● **TASK PROMPT**: Write out each entry below exactly; the images do not belong in your copy.

● **ENTRIES PROVIDED**:
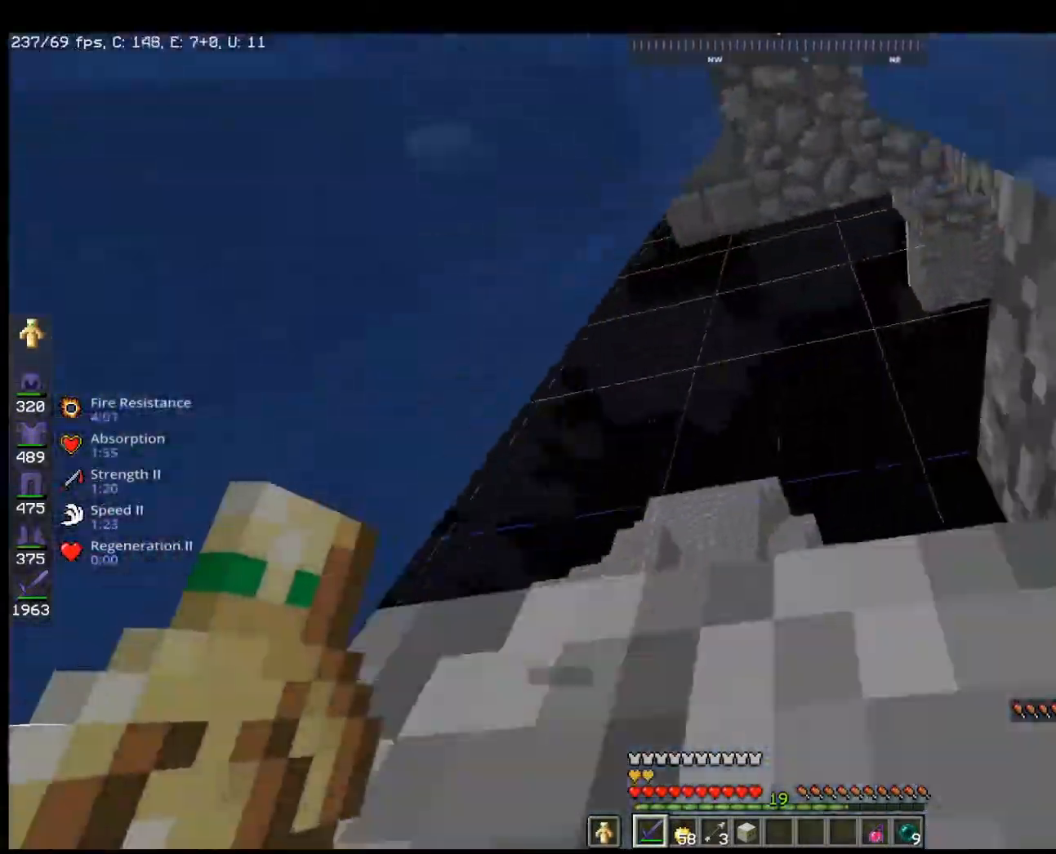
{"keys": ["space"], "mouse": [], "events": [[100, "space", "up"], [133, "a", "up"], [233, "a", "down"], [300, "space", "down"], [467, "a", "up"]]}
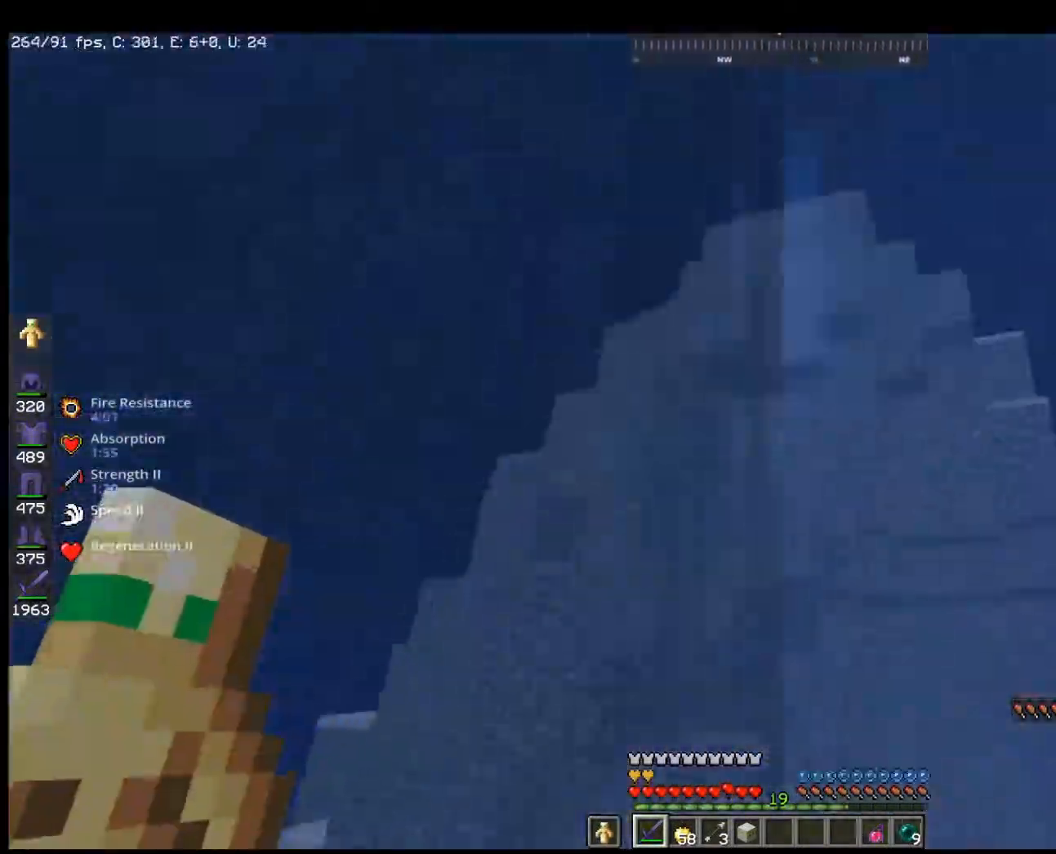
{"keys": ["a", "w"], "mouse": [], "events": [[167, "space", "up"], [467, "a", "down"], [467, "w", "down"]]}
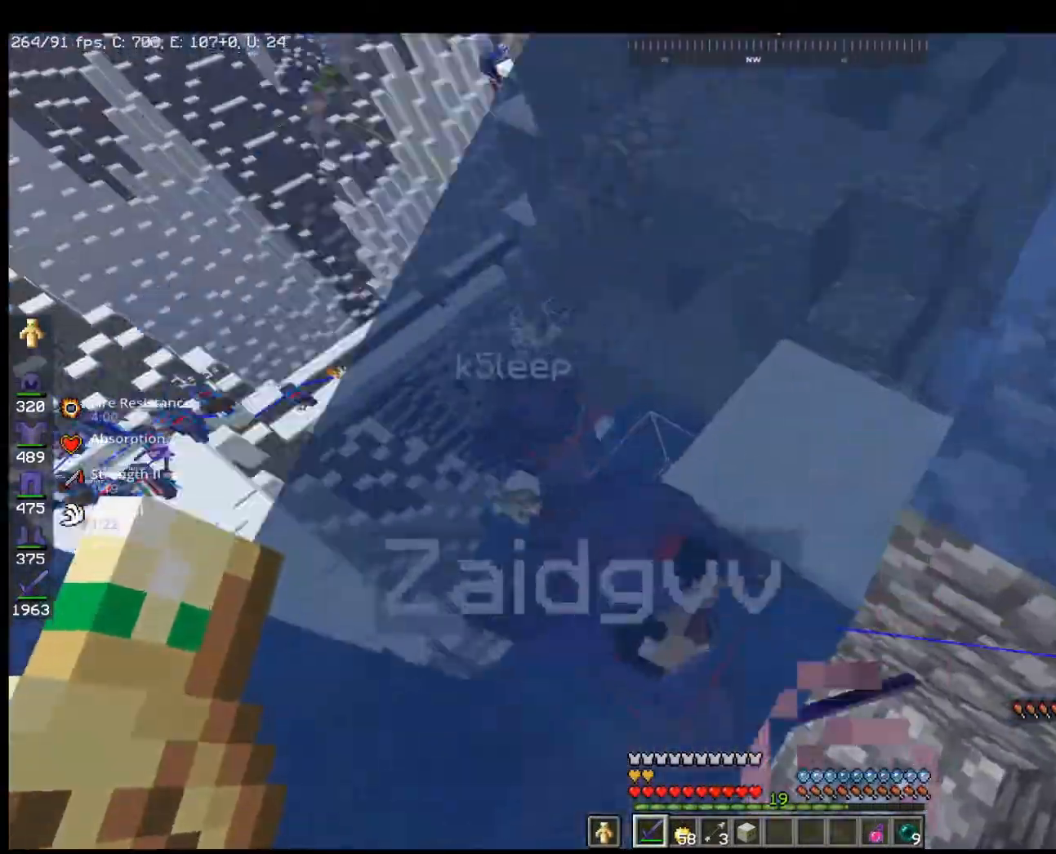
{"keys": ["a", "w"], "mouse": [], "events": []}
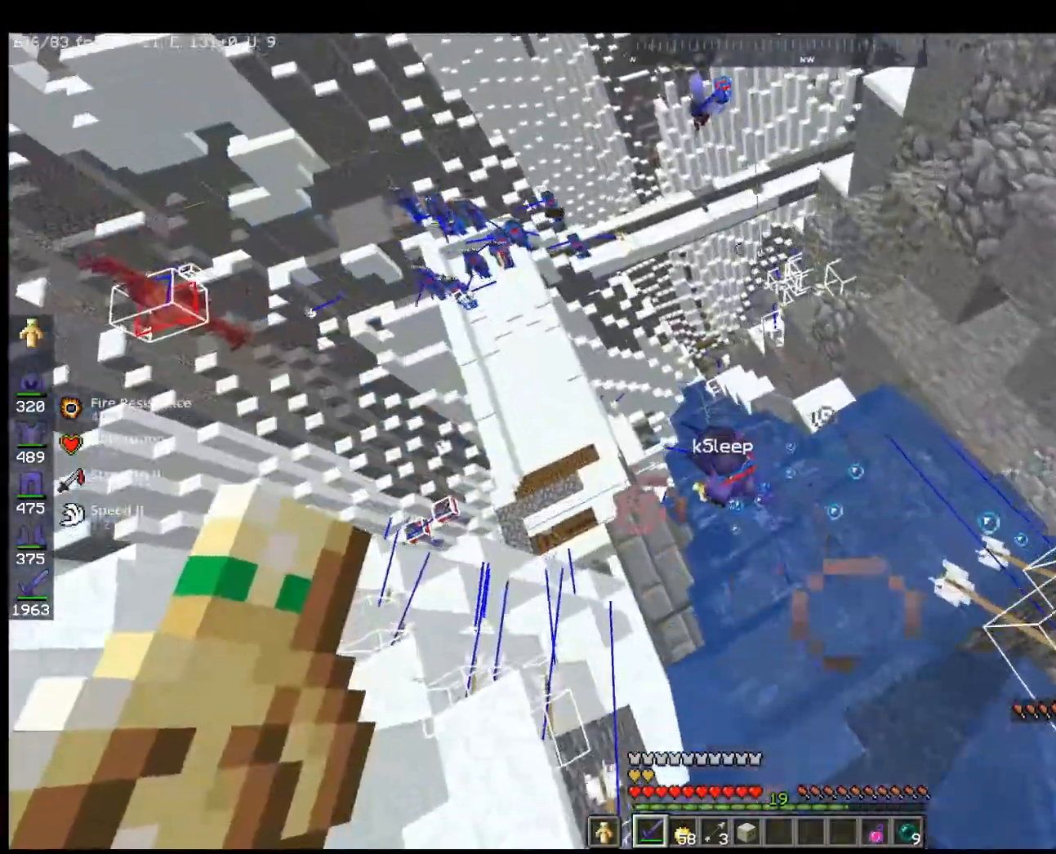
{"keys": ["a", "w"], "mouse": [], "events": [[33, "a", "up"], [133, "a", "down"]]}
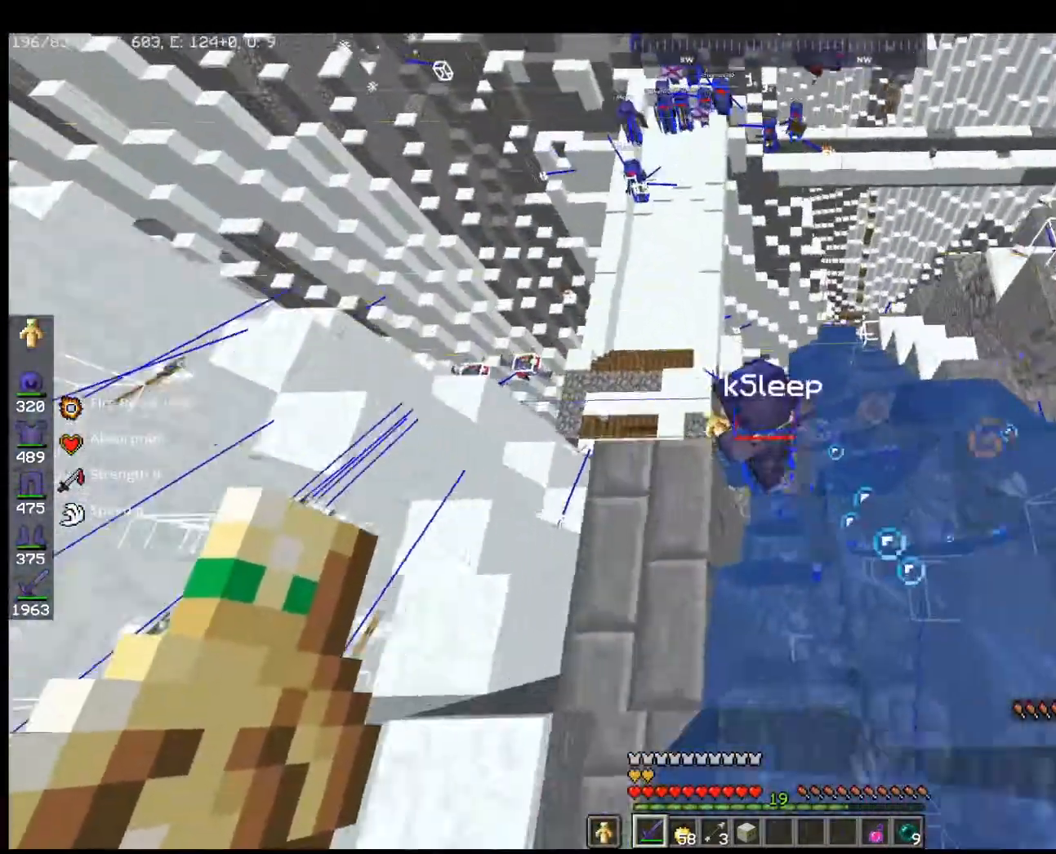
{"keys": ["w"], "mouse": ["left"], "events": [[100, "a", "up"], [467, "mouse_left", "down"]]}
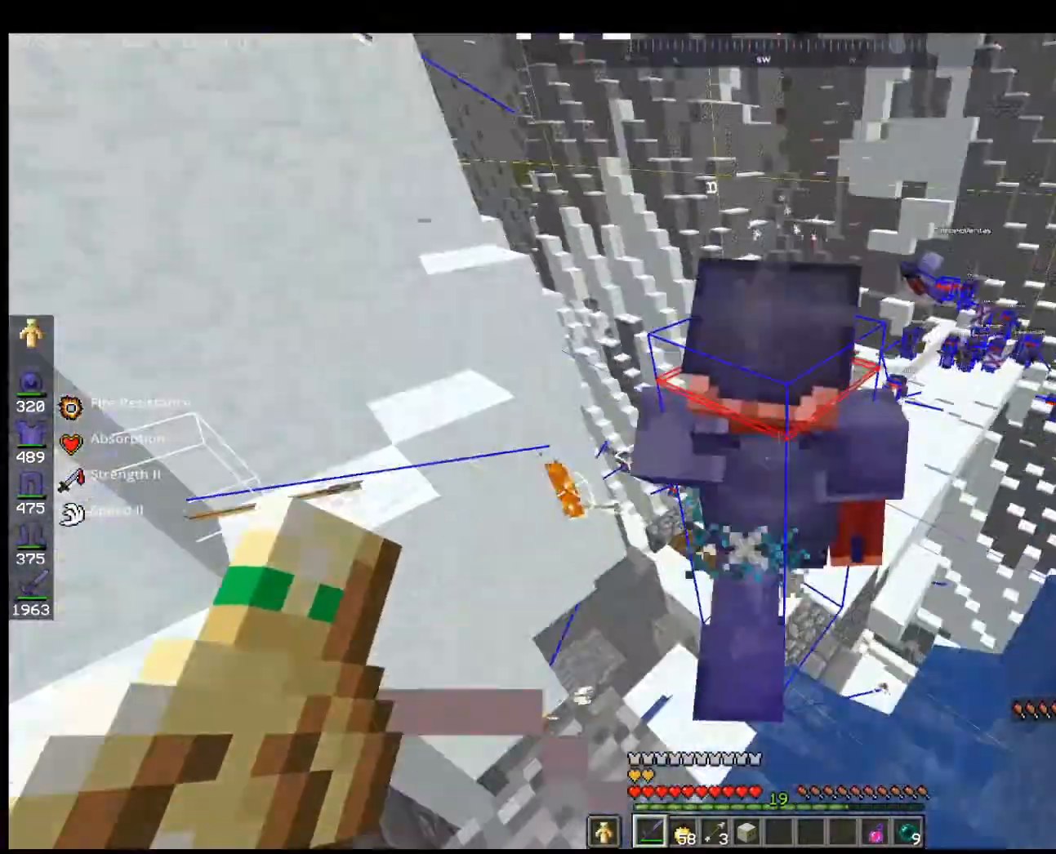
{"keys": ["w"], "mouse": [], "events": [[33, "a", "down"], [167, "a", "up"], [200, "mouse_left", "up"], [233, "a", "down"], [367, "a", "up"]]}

● **RESPONSE FOR THIS EXERCISE**:
{"keys": ["space"], "mouse": [], "events": [[100, "space", "up"], [133, "a", "up"], [233, "a", "down"], [300, "space", "down"], [467, "a", "up"]]}
{"keys": ["a", "w"], "mouse": [], "events": [[167, "space", "up"], [467, "a", "down"], [467, "w", "down"]]}
{"keys": ["a", "w"], "mouse": [], "events": []}
{"keys": ["a", "w"], "mouse": [], "events": [[33, "a", "up"], [133, "a", "down"]]}
{"keys": ["w"], "mouse": ["left"], "events": [[100, "a", "up"], [467, "mouse_left", "down"]]}
{"keys": ["w"], "mouse": [], "events": [[33, "a", "down"], [167, "a", "up"], [200, "mouse_left", "up"], [233, "a", "down"], [367, "a", "up"]]}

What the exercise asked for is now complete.